Harrogate Gateway: Groups raise concerns over increases in traffic and disruption
Organisations across Harrogate have raised concerns over potential increases in traffic and disruption for visitors if the town’s £7.9 million Station Gateway project goes ahead.
If accepted, the plans to spruce up the Station Parade area and give priority to cyclists and pedestrians over car use would be the biggest shake-up to Harrogate town centre in decades.
North Yorkshire County Council Harrogate Borough Council and West Yorkshire Combined Authority, have secured £7.9m of Government funding for the scheme and options include the possibility of reducing Station Parade to one lane of traffic, with other measures such as introducing two new bus priority areas at Lower Station Parade and Cheltenham Parade, junction upgrades, new cycle lanes and storage also on the table.
The partial or full pedestrianisation of James Street is also being considered as part of the plans.
And the results of the Harrogate Advertiser Sustrainable Transport Survey, published in last week’s edition, show that although the majority of residents are in favour of better infrastructure for cycling, walking and public transport, they are still very much divided in how this should be achieved and whether the Gateway scheme is the best way to solve the problem.
Harrogate Civic Society has now raised concerns about some aspects of the project and is calling for a clearer traffic policy to be introduced for the whole town.
A statement from the Civic Society reads: “There is a problem with making comments on these specific options, which focus on a relatively small section of Harrogate town centre, when there is no indication of these being part of a longer-term, integrated traffic policy for the wider area.
“As with previous proposals, some of which have been implemented, there is the very real possibility that, without a clear traffic policy for the whole of the town, these changes will in the future be seen as having been unnecessary or detrimental.”
Concerns over traffic have been at the centre of discussions around the Gateway plan, which closed for public consultation on Wednesday.
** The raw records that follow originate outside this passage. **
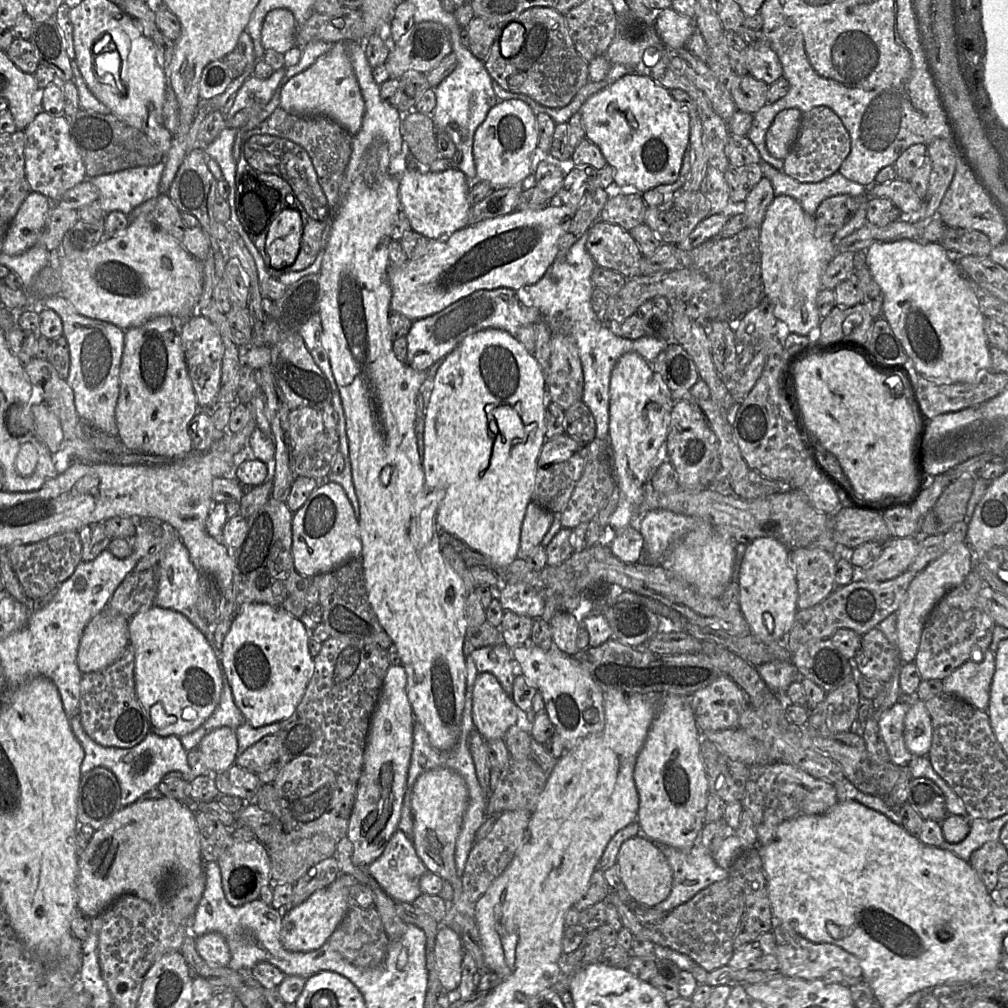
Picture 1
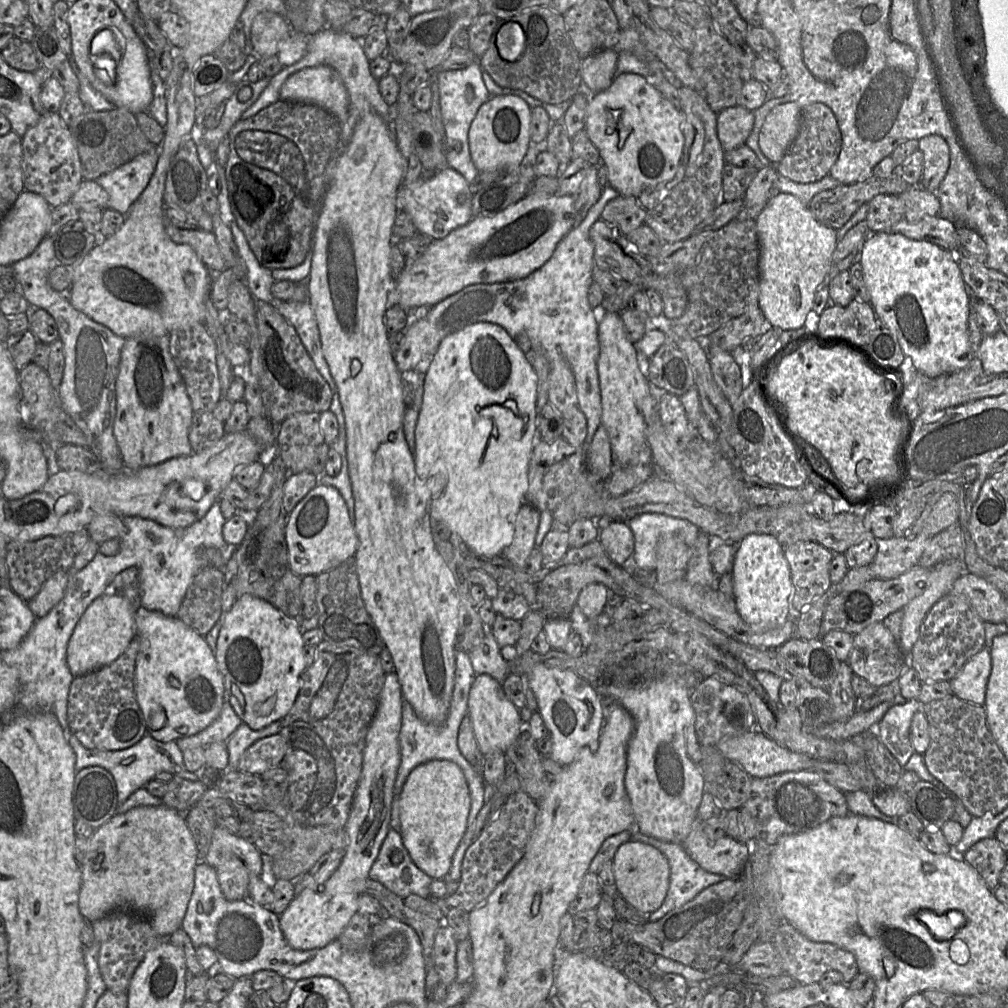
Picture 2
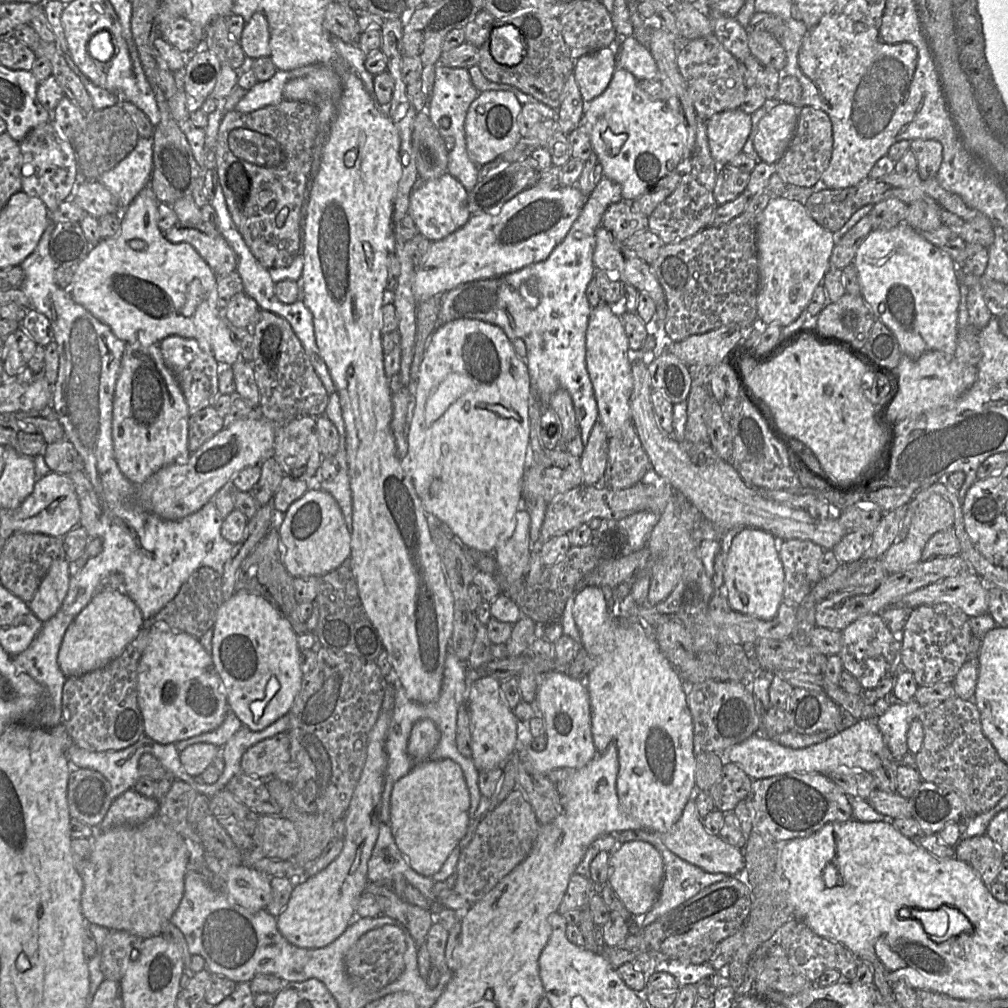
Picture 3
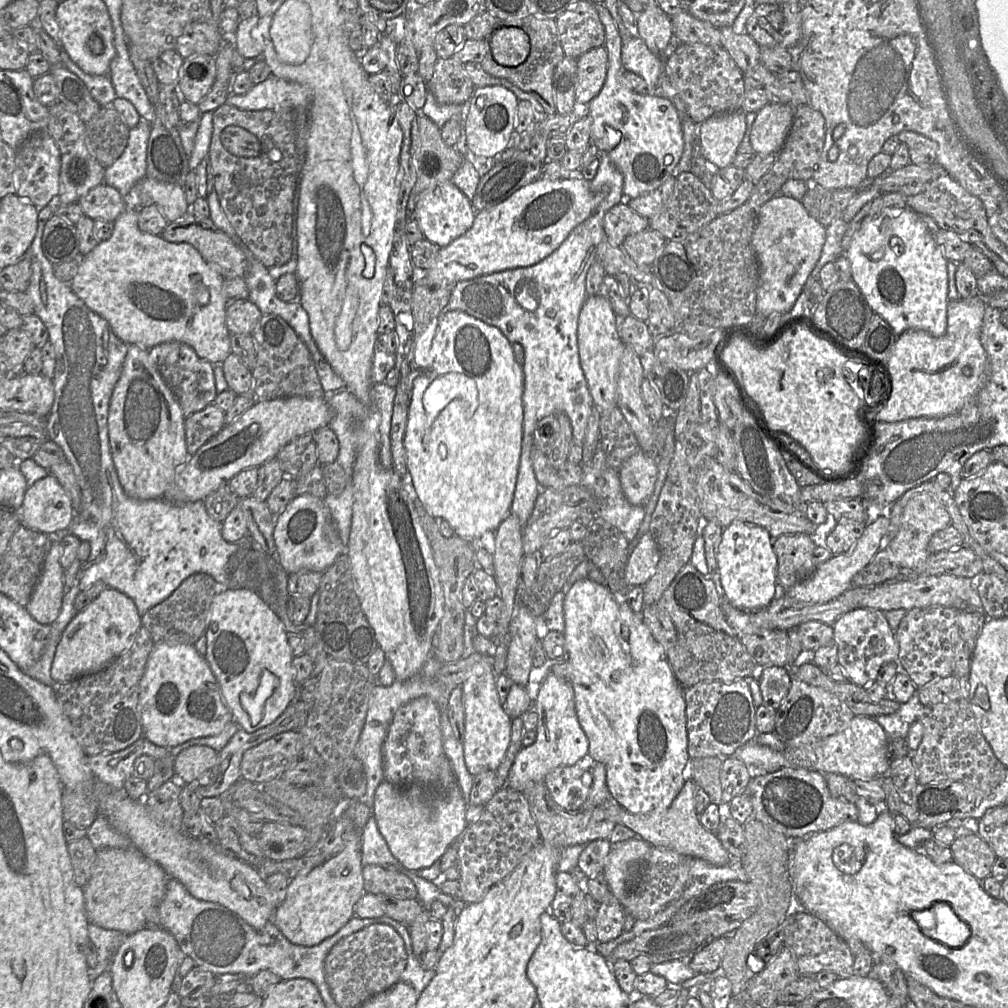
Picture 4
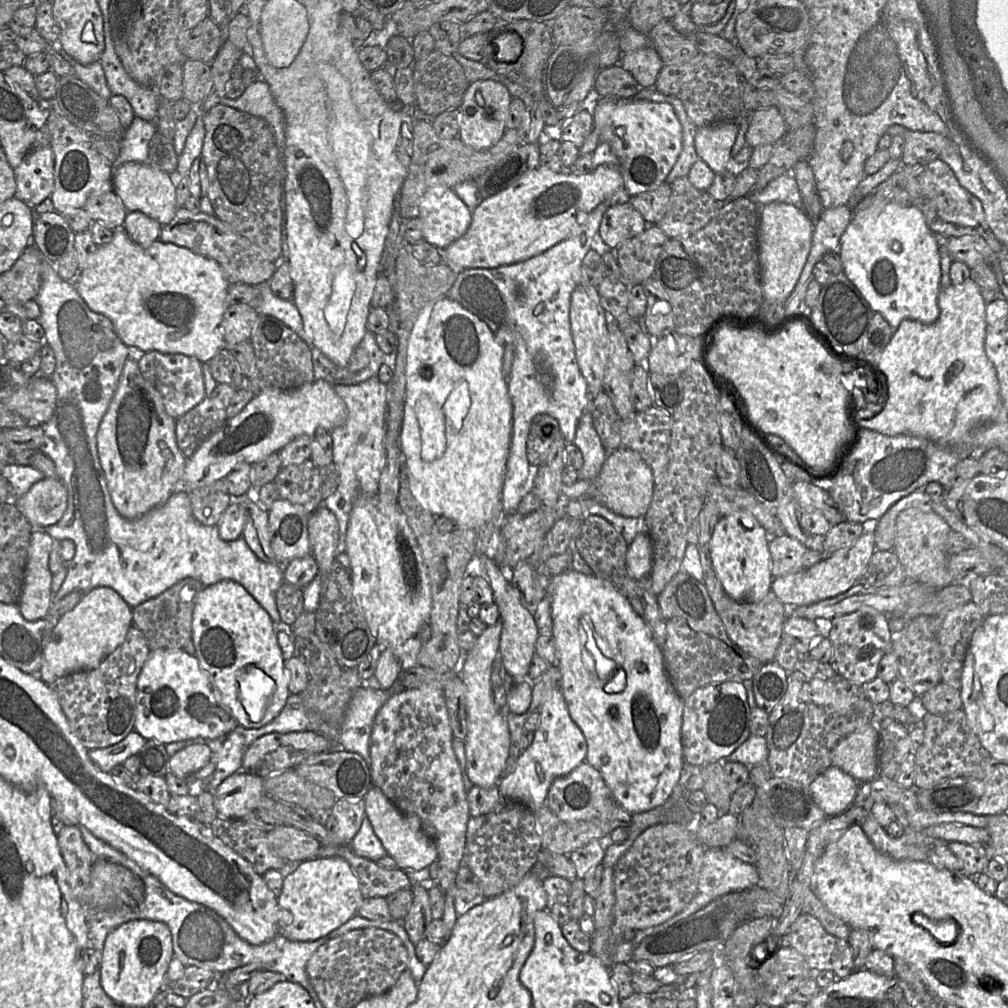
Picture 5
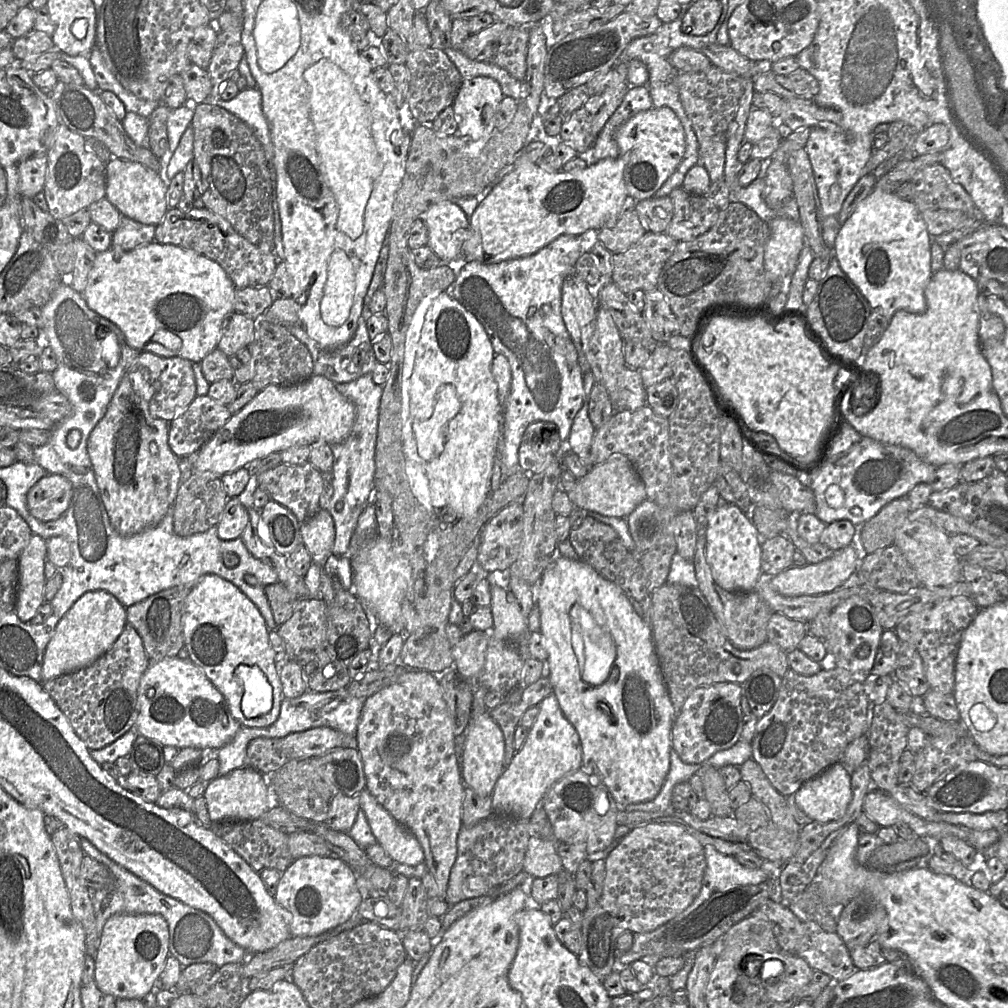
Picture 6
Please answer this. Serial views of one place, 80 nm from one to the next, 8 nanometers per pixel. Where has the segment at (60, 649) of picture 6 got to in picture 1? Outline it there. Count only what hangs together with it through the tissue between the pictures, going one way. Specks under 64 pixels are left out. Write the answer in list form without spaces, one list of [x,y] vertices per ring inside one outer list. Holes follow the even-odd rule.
[[[105,611],[86,625],[78,648],[82,674],[101,670],[118,660],[129,645],[129,620]]]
Earlier this week, highways boss at North Yorkshire County Council, Coun Don Mackenzie, said plans to reduce Station Parade to one lane of traffic could cause long queues on the surrounding streets.
He told a meeting of the Harrogate and Knaresborough Area Constituency Committee that while the project has “huge advantages”, the effect this may have on southbound A61 traffic is a “major concern”.
Harrogate Civic Society is now calling for a review of the impact of reopening West Park and Parliament Street to two-way traffic and whether this could counteract the problem. It added: “One of the major problems for traffic in Harrogate is that, in the absence of an effective bypass, through-traffic has to use the town centre. Whilst northbound traffic can drive straight through, southbound traffic is forced around a lengthy and contorted route - this will potentially be made worse by the proposed one-lane proposal.
“The Society would like to see a study of the impact of re-opening West Park and Parliament Street to, at least some, two-way traffic. This could relieve many of the problems that have been identified as the reasons for these present proposals."
Independent Harrogate, the organisation which represents 187 businesses in the town centre, has also voiced concern the plans may have a negative impact on the local economy.
While the body is supportive of the sustainable travel improvements on the whole, it is skeptical that current plans may now be outdated following the Covid-19 pandemic and is urging the local authorities to consider other options, such as more cycle lanes, Park & Ride schemes, and installing more facilities for the parking and charging of electric cars. A spokesperson said:
“We believe in an inclusive mix for everyone: walkers, bus travellers, cyclists, the disabled, commuters, tourists and general visitors.
“Independent Harrogate urges Harrogate Borough Council and North Yorkshire County Council to implement a well thought out and cautiously-phased masterplan, that does not further damage the very fragile state of the local economy, and will be designed to avoid any costly mistakes.”
Harrogate Business Improvement District (BID) also said local authorities need to be “confident the proposed changes will ensure Harrogate can thrive, and prosper, long into the future” in order for the plans to go ahead.
It has urged North Yorkshire County Council to consider sending full details of the Gateway proposals via email, and post, to all Harrogate residents to keep them informed.
BID Chair, Sara Ferguson, added: “We hope this investment will help to support our journey to recovery, but urge that consideration is given to consultation feedback to ensure we capture the views and ideas of businesses, residents and visitors, to shape and influence the proposed plans.”